I've thought about ow to do this on a single master system, and the idea I've come up with is something like an Altronics 6060 timer relay set to hold closed as long as it's pulsed periodically. This, however, wouldn't help a system that lost IP comm, but would help one that was completely locked up. A variant on the 2 master technique might be for the master to open an IP connection to itself, and to fire a timer on it's offline event that is reset by an online event. Again, if it times out, a relay kicks in to reset the master's power.
This might be the solution to a single master reboot:
http://www.cpscom.com/gprod/apc.htm
The price is very good, and their products work as advertised
Brad
Unfortunately, this doesn't test IP connectivity -- a master with its LAN port physically unplugged will still be able to use IP to connect to itself, because it will be routed over loopback and not via the network. You need another device out there to test that. If you want to get fancy, open an IP connection to your console and use the "ping" command to verify connectivity to the router or something that will reply. If that fails, trigger a reboot. It just might work...
Jeremy
That in itself is the problem. As mentioned in this thread - there was a bug that caused the ethernet port to lock up and I got it to happen quite frequently on more than one job I was doing. I'm sure someone could explain all of the intricate reasons, but the bottom line is that there was a problem that was fixed by the latest firmware (and yes that's the latest DUET firmware - not fixed in older firmware).
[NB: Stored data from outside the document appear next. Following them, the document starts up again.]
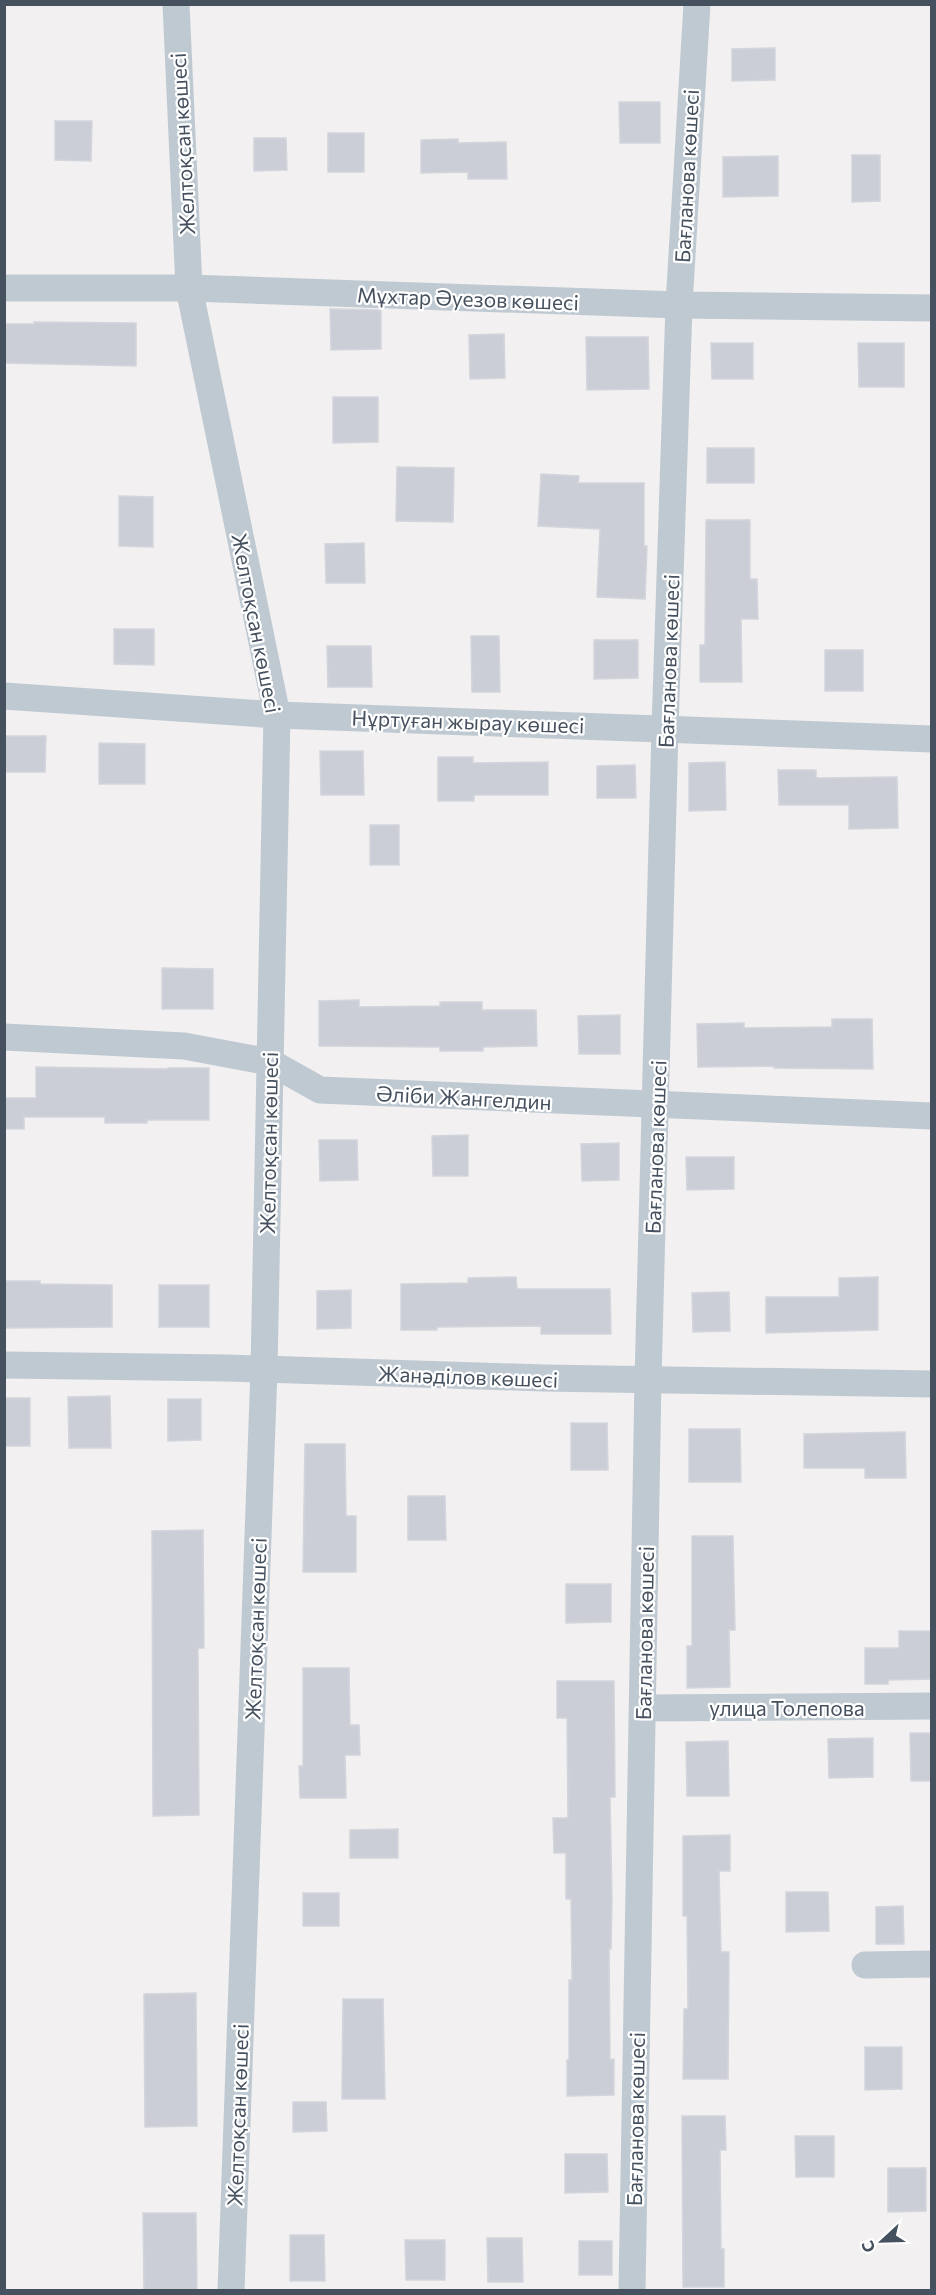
<svg xmlns="http://www.w3.org/2000/svg" width="936" height="2295" font-family="Commissioner,sans-serif">
<rect width="100%" height="100%" fill="#f2f0f0"/>
<g fill="#cbced6" stroke="#d3d5dc" stroke-width="1.5">
<polygon points="775,48 775,80 732,81 732,49"/>
<polygon points="619,102 660,102 660,143 620,143"/>
<polygon points="55,121 92,121 91,161 55,160"/>
<rect x="328" y="133" width="36" height="39"/>
<polygon points="254,138 286,138 287,170 254,171"/>
<polygon points="458,139 458,143 506,142 507,179 468,179 468,172 421,173 421,140"/>
<polygon points="852,155 880,155 880,201 852,202"/>
<polygon points="778,156 778,196 723,197 723,157"/>
<polygon points="330,309 381,310 381,349 331,350"/>
<polygon points="34,322 136,323 136,366 4,363 4,324 34,324"/>
<polygon points="504,334 505,378 470,379 469,335"/>
<polygon points="586,337 648,337 649,389 587,390"/>
<polygon points="711,343 753,343 753,379 712,379"/>
<polygon points="858,343 904,343 904,387 859,387"/>
<polygon points="333,397 378,397 378,442 333,443"/>
<rect x="707" y="448" width="47" height="35"/>
<polygon points="397,467 454,468 453,522 396,521"/>
<polygon points="541,474 579,476 578,483 644,483 644,546 647,546 645,599 597,597 600,529 538,526"/>
<polygon points="119,496 153,497 153,547 119,546"/>
<polygon points="706,520 750,520 750,579 757,579 758,619 741,619 742,682 700,682 700,645 705,645"/>
<polygon points="364,543 365,583 326,583 325,544"/>
<polygon points="114,629 154,629 154,665 114,664"/>
<polygon points="471,636 499,636 500,692 472,692"/>
<polygon points="594,640 638,640 638,678 594,679"/>
<polygon points="327,646 371,646 372,687 328,687"/>
<rect x="825" y="650" width="38" height="41"/>
<polygon points="4,736 46,736 45,772 4,772"/>
<polygon points="99,743 145,744 145,784 99,784"/>
<polygon points="320,751 363,751 364,795 321,795"/>
<polygon points="438,757 473,757 473,763 548,762 548,795 474,795 474,801 438,801"/>
<polygon points="725,762 726,810 689,811 689,763"/>
<polygon points="635,765 636,798 597,798 597,766"/>
<polygon points="778,770 816,770 816,778 897,777 898,828 849,829 849,805 779,805"/>
<rect x="370" y="825" width="29" height="40"/>
<polygon points="162,968 213,969 213,1009 162,1009"/>
<polygon points="359,1000 359,1007 440,1006 440,1002 482,1002 482,1010 536,1010 537,1046 483,1047 483,1051 440,1051 440,1047 319,1046 319,1001"/>
<polygon points="620,1015 620,1054 579,1054 578,1016"/>
<polygon points="832,1019 872,1019 873,1069 774,1068 774,1066 698,1067 697,1024 744,1023 744,1028 832,1027"/>
<polygon points="36,1067 168,1069 168,1068 209,1068 209,1120 147,1120 147,1123 105,1123 105,1117 24,1117 24,1129 4,1129 4,1098 36,1098"/>
<polygon points="468,1135 468,1176 433,1176 432,1136"/>
<polygon points="319,1140 357,1140 358,1180 320,1181"/>
<polygon points="619,1143 619,1180 582,1181 581,1144"/>
<polygon points="686,1157 734,1157 734,1189 687,1190"/>
<polygon points="516,1277 517,1289 610,1289 611,1334 541,1334 541,1326 437,1327 437,1330 401,1330 401,1284 468,1283 468,1278"/>
<polygon points="878,1277 878,1330 766,1333 766,1297 839,1297 839,1278"/>
<polygon points="4,1281 40,1281 40,1284 112,1285 112,1327 4,1328"/>
<rect x="159" y="1285" width="50" height="42"/>
<polygon points="351,1290 351,1328 317,1329 317,1291"/>
<polygon points="729,1292 730,1331 693,1332 692,1293"/>
<polygon points="110,1396 111,1448 69,1448 68,1397"/>
<rect x="4" y="1398" width="26" height="48"/>
<polygon points="168,1399 201,1399 201,1440 168,1441"/>
<polygon points="571,1423 607,1423 608,1470 571,1470"/>
<polygon points="689,1429 740,1429 741,1482 689,1482"/>
<polygon points="905,1432 906,1478 865,1478 865,1468 804,1468 804,1434"/>
<polygon points="305,1444 345,1444 346,1516 356,1516 356,1572 303,1572"/>
<polygon points="408,1496 445,1496 446,1540 408,1540"/>
<polygon points="203,1530 204,1648 198,1648 199,1815 153,1816 152,1531"/>
<polygon points="692,1536 733,1536 735,1630 729,1630 730,1687 687,1688 687,1646 692,1646"/>
<polygon points="566,1584 611,1584 611,1622 566,1623"/>
<polygon points="899,1631 932,1631 932,1679 888,1680 888,1684 865,1684 865,1648 899,1648"/>
<polygon points="303,1668 349,1668 350,1725 359,1725 360,1755 345,1755 346,1798 300,1798 299,1766 303,1766"/>
<polygon points="557,1681 614,1681 615,1797 610,1797 612,1899 611,1949 609,1949 610,2060 614,2059 614,2095 567,2096 567,2060 569,2060 569,1980 572,1980 571,1899 566,1899 566,1853 554,1853 553,1818 568,1818 567,1718 557,1718"/>
<polygon points="910,1733 932,1733 932,1781 911,1781"/>
<polygon points="873,1738 873,1777 829,1778 828,1739"/>
<polygon points="728,1741 729,1796 687,1796 686,1742"/>
<polygon points="398,1829 398,1858 350,1858 350,1830"/>
<polygon points="730,1835 730,1871 719,1871 721,1952 729,1952 728,2079 683,2079 684,2009 688,2009 687,1916 683,1916 683,1836"/>
<polygon points="786,1892 828,1892 829,1931 786,1932"/>
<rect x="303" y="1893" width="36" height="33"/>
<polygon points="903,1906 904,1944 876,1944 876,1907"/>
<polygon points="196,1993 197,2126 145,2127 144,1994"/>
<polygon points="343,1999 383,1999 385,2099 342,2099"/>
<polygon points="865,2047 902,2047 902,2089 865,2090"/>
<polygon points="293,2102 326,2102 327,2131 293,2132"/>
<polygon points="682,2116 725,2116 726,2150 720,2150 721,2249 724,2249 724,2287 683,2287"/>
<polygon points="795,2136 834,2136 834,2177 796,2177"/>
<polygon points="565,2154 607,2154 608,2192 565,2193"/>
<polygon points="888,2168 926,2168 926,2211 888,2212"/>
<polygon points="143,2213 196,2213 197,2290 144,2290"/>
<polygon points="290,2235 324,2235 325,2281 290,2281"/>
<polygon points="487,2238 522,2238 523,2282 488,2282"/>
<polygon points="405,2240 445,2240 445,2280 406,2280"/>
<rect x="579" y="2241" width="33" height="34"/>
</g>
<g fill="none" stroke-linecap="round" stroke-linejoin="round">
<g stroke="#bfc9d2" stroke-width="27">
<polyline points="176,4 189,288 277,715 264,1369 231,2290"/>
<polyline points="4,288 189,288 679,305 932,308"/>
<polyline points="4,696 277,715 932,739"/>
<polyline points="4,1037 184,1046 270,1062 320,1090 932,1116"/>
<polyline points="4,1365 227,1368 544,1378 932,1384"/>
<polyline points="643,1708 932,1706"/>
<polyline points="865,1965 932,1964"/>
<polyline points="632,2290 648,1380 665,728 679,305 697,4"/>
</g>
</g>
<g text-anchor="middle" dominant-baseline="central" stroke-width="4.5" stroke-linejoin="round" paint-order="stroke">
<g font-size="21" fill="#46515f" stroke="#fff">
<text transform="translate(182 144) rotate(-93)">Желтоқсан көшесі</text>
<text transform="translate(686 176) rotate(-87)">Бағланова көшесі</text>
<text transform="translate(468 298) rotate(2)">Мұхтар Әуезов көшесі</text>
<text transform="translate(257 623) rotate(79)">Желтоқсан көшесі</text>
<text transform="translate(668 661) rotate(-88)">Бағланова көшесі</text>
<text transform="translate(468 721) rotate(2)">Нұртуған жырау көшесі</text>
<text transform="translate(464 1097) rotate(3)">Әліби Жангелдин</text>
<text transform="translate(268 1143) rotate(-89)">Желтоқсан көшесі</text>
<text transform="translate(655 1147) rotate(-88)">Бағланова көшесі</text>
<text transform="translate(468 1376) rotate(2)">Жанәділов көшесі</text>
<text transform="translate(255 1629) rotate(-88)">Желтоқсан көшесі</text>
<text transform="translate(644 1633) rotate(-89)">Бағланова көшесі</text>
<text x="787" y="1707">улица Толепова</text>
<text transform="translate(237 2115) rotate(-88)">Желтоқсан көшесі</text>
<text transform="translate(635 2119) rotate(-89)">Бағланова көшесі</text>
</g>
</g>
<rect width="936" height="2295" fill="none" stroke="#46515f" stroke-width="12"/>
<g transform="translate(882 2241) rotate(248)" stroke="#ffffff" stroke-width="4.5" paint-order="stroke">
<path d="M0-4.5L10 22L0 15L-10 22Z" fill="#46515f"/>
<text y="-9" font-size="16" font-weight="bold" text-anchor="middle" fill="#46515f">С</text>
</g>
</svg>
There is no need to reboot a master is everything is up to date and set up properly. Set all of the thresholds and memory to max and make sure you have the latest firmware. I had a job recently that had 50+ separate rooms each with their own master and along with establishing master-to-master connections between all systems I also was opening up a telnet session to a single MediaMatrix Nion from each master and keeping it open. Before the latest firmware update the masters would start dropping offline about 15 mintues after a reboot and none would stay online longer than 30 mintues. The programs kept running internally, but the ethernet port died. Upgrading the firmware and maxing out thresholds and memory fixed the problem and not a single master has experience an ethernet port lockup in months.